[MUD-Dev] Re: MUD-Dev digest, Vol 1 #163 - 25 msgs

Raph Koster rkoster at austin.rr.com
Sun Jul 16 14:24:59 New Zealand Standard Time 2000

> -----Original Message-----
> From: mud-dev-admin at kanga.nu
> [mailto:mud-dev-admin at kanga.nu]On Behalf Of
> Brian 'Psychochild' Green
> Sent: Sunday, July 16, 2000 3:00 AM
> To: mud-dev at kanga.nu
> Subject: Re: [MUD-Dev] Re: MUD-Dev digest, Vol 1 #163 - 25 msgs
> Raph Koster wrote:

> Also, MUD-Dev has historically not had much discussion about
> Socializers.  We go on endlessly about Killers, talk about Achievers,
> wonder how to keep Explorers happy, but we don't talk much about
> Socializers (with a few notable exceptions).  My goal is to start
> discussions and to get some of the unspoken gestalt out in the open.

Ah, so it was amore about MUD-Dev paying attention than the mud community?
Because I must reiterate, I really don't see the mud community ignoring
Socializers at all. Even the commercial market (1st generation, yes. But
later generations definitely will not).

> > The fact of the matter is that sooner or later, highly interactive
> > environments had to break out into a larger audience using more current
> > technology. It just made sense that the first industry to do so would be
> > interactive entertainment industry. But it doesn't say anything
> > about the future of virtual environments.
> Hmm, I disagree here, Raph.  PCs have a lot of baggage because they were
> largely the geeks' domain and also because some people only viewed them
> as glorified game machines.  And, how many of our older relatives still
> think the internet is just a place to find porn and marriage-ruining sex
> chat?  Have you read an Ann Lander's column about the Internet lately?
> She's got nothing good to say about it.  It may not have a permanent
> impact, but it certainly will alter things in the short-term.

Of course it will have a short-term effect. But I am reminded of last year's
Phrontisterion again, at Chris Crawford's house (I missed this year's). One
of the topics that led to much agonizing was the split betwwen "hard" and
"soft" people--the techies and the artisy types. And in factm whenever the
split came up, the tcehies all got up and left the discussion, providing
very concrete evidence of it!

But I made the point that for anyone age 20 and younger, the idea of there
being a mandatory split between computers and the arts is ludicrous. A lot
of these cultural divides are short-term. We're in early days yet. As you
yourself said, "PCs... WERE largely the geeks' domain."

The real danger is if the large companies are incapable of breaking out of
the video game molds.

> You spoke correctly, because EQ encourages socialization, but it's
> important to realize that it doesn't encourage socializers.  As I've
> said a few times now, the achiever-focused gameplay restricts who
> players can meaningfully interact with.

*WRITTEN TASKS:*
A. Update the post from "Of course it" up to and including "video game molds.", changing "short-term" to "temporary".
B. In the post, where was last year's Phrontisterion held?
C. Why does the post treat the divide between computers and the arts as short-term?

[Stored data entries]
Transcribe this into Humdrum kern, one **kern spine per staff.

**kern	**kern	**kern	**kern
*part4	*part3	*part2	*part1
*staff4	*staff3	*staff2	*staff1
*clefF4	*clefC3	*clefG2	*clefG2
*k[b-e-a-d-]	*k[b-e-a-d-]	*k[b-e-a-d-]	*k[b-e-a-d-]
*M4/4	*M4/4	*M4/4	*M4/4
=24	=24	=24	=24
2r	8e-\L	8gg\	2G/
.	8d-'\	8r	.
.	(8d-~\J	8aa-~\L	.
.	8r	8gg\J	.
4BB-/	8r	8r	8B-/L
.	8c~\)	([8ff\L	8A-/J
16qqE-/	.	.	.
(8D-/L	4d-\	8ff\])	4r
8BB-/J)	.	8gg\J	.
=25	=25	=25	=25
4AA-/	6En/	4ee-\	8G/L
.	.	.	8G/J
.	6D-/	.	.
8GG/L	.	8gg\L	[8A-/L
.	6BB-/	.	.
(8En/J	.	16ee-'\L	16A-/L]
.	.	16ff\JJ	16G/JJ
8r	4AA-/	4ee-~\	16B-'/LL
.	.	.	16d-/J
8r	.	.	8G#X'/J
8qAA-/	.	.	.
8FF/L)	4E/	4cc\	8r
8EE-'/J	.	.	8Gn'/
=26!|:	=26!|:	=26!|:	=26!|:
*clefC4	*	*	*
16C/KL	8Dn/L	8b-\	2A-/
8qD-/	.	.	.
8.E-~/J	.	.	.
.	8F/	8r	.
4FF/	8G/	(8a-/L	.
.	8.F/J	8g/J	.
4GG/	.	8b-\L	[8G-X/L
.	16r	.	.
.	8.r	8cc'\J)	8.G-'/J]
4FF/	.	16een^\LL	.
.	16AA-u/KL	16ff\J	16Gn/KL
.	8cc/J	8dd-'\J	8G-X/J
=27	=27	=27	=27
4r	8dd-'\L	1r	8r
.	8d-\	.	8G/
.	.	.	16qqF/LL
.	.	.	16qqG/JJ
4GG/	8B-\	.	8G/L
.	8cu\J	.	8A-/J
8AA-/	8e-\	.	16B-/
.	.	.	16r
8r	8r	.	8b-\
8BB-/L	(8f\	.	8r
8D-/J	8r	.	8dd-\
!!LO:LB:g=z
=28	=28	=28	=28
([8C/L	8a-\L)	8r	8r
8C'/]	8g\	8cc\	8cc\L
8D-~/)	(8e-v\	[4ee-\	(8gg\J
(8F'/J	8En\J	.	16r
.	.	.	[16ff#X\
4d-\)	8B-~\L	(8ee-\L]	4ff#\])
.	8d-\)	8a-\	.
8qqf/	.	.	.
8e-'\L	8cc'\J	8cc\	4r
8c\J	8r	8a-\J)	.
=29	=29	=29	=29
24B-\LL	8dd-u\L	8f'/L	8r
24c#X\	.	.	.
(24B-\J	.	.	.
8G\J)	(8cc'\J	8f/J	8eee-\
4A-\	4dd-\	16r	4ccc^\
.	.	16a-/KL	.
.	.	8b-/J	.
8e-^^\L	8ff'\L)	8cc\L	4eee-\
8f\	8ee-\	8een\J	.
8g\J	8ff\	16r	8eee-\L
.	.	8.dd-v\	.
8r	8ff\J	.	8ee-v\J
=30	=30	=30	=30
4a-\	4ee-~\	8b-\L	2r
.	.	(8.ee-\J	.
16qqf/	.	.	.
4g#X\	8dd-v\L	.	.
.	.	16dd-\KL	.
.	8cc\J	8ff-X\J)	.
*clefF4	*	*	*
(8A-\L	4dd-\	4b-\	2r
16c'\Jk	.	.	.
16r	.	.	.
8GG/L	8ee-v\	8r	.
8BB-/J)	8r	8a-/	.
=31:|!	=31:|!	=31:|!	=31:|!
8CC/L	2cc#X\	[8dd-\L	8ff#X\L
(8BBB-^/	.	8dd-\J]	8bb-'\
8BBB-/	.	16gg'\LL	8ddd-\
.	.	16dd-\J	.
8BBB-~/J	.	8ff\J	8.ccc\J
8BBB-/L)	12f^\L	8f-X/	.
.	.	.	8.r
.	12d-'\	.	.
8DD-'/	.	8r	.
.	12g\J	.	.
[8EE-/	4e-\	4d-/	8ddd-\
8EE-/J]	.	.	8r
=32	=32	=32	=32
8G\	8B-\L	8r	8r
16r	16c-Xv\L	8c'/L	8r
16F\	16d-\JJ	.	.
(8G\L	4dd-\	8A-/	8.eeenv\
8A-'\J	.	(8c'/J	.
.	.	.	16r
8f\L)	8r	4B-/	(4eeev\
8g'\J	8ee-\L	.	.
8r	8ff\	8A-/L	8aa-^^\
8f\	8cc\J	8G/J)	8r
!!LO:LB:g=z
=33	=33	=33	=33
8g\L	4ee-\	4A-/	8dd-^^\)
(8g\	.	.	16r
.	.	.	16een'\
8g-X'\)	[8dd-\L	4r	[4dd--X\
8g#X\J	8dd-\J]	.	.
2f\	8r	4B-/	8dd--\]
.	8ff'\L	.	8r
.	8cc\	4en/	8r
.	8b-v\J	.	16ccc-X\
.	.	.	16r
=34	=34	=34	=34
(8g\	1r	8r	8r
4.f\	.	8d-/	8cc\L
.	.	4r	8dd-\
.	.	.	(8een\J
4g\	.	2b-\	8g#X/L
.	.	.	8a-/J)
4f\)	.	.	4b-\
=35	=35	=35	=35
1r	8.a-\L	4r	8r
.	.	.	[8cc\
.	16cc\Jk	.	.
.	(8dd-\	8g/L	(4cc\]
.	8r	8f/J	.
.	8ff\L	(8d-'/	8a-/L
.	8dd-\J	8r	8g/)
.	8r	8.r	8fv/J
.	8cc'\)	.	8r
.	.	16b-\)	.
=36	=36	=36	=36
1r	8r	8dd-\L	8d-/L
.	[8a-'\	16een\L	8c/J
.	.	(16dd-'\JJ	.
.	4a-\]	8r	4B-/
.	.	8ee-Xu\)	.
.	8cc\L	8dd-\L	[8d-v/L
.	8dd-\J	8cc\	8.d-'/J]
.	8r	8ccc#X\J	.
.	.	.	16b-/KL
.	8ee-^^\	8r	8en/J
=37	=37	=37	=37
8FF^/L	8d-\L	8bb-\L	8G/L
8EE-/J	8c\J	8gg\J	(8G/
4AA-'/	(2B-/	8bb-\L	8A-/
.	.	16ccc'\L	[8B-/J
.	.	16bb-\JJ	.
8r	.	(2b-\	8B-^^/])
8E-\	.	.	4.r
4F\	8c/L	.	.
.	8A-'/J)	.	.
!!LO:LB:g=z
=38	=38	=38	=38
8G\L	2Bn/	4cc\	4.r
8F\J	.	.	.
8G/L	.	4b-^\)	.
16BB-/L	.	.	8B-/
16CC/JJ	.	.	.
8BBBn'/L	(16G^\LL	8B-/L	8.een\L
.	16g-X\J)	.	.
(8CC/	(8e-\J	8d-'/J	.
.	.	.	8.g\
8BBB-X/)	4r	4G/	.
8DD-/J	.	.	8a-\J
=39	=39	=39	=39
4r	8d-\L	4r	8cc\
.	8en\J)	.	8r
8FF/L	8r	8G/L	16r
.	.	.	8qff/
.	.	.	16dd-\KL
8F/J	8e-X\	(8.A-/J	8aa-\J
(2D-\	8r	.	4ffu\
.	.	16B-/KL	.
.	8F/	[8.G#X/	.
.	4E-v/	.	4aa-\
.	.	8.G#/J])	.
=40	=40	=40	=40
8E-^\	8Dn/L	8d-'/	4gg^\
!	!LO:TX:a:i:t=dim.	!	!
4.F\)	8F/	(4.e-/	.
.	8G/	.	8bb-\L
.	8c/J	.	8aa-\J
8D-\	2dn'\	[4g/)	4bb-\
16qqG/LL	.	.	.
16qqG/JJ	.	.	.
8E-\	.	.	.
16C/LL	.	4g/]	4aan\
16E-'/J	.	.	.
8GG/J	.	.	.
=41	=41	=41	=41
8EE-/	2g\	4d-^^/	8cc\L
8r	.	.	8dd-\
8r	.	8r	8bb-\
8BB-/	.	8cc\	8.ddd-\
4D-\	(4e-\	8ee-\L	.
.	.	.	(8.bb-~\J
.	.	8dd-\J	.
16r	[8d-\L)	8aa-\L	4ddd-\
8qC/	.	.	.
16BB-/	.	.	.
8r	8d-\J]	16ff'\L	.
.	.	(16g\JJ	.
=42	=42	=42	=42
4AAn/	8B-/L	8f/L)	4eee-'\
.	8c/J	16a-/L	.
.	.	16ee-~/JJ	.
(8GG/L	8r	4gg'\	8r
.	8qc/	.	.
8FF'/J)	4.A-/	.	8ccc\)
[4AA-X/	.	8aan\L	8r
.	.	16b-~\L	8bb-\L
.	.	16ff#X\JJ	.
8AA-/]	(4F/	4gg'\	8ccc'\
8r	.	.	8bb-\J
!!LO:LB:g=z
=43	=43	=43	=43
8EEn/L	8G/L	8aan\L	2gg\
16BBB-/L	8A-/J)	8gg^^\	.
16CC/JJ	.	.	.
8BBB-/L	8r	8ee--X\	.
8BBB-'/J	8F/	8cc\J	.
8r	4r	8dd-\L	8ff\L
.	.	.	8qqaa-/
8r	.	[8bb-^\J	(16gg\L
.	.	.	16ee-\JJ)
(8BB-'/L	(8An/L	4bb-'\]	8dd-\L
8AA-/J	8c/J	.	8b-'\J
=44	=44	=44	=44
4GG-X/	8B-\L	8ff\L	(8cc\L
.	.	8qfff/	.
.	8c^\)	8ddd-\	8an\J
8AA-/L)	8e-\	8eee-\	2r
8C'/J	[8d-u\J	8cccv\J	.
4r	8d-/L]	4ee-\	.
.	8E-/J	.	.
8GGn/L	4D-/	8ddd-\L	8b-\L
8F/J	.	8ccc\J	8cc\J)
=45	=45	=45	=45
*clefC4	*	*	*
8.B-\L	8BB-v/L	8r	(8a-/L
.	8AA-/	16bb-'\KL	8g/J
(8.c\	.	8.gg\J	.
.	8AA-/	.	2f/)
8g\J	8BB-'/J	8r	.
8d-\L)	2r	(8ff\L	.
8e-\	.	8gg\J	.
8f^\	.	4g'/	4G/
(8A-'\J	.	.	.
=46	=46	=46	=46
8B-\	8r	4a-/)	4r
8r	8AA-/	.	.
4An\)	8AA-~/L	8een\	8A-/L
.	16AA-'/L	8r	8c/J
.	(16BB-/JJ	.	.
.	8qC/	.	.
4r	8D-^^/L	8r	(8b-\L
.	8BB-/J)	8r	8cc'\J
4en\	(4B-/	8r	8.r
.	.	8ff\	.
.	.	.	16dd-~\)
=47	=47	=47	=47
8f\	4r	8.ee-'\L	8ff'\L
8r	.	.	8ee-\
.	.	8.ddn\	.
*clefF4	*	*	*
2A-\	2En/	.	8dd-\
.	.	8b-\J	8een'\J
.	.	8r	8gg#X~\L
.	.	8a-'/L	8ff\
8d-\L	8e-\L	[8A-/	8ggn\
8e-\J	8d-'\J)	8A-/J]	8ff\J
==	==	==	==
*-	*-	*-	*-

*SOLUTIONS TO EACH TASK:*
A.
Of course it will have a temporary effect. But I am reminded of last year's
Phrontisterion again, at Chris Crawford's house (I missed this year's). One
of the topics that led to much agonizing was the split betwwen "hard" and
"soft" people--the techies and the artisy types. And in factm whenever the
split came up, the tcehies all got up and left the discussion, providing
very concrete evidence of it!

But I made the point that for anyone age 20 and younger, the idea of there
being a mandatory split between computers and the arts is ludicrous. A lot
of these cultural divides are temporary. We're in early days yet. As you
yourself said, "PCs... WERE largely the geeks' domain."

The real danger is if the large companies are incapable of breaking out of
the video game molds.

B. At Chris Crawford's house.

C. For anyone age 20 and younger, the idea of a mandatory split between computers and the arts is ludicrous. The post adds that these are still early days.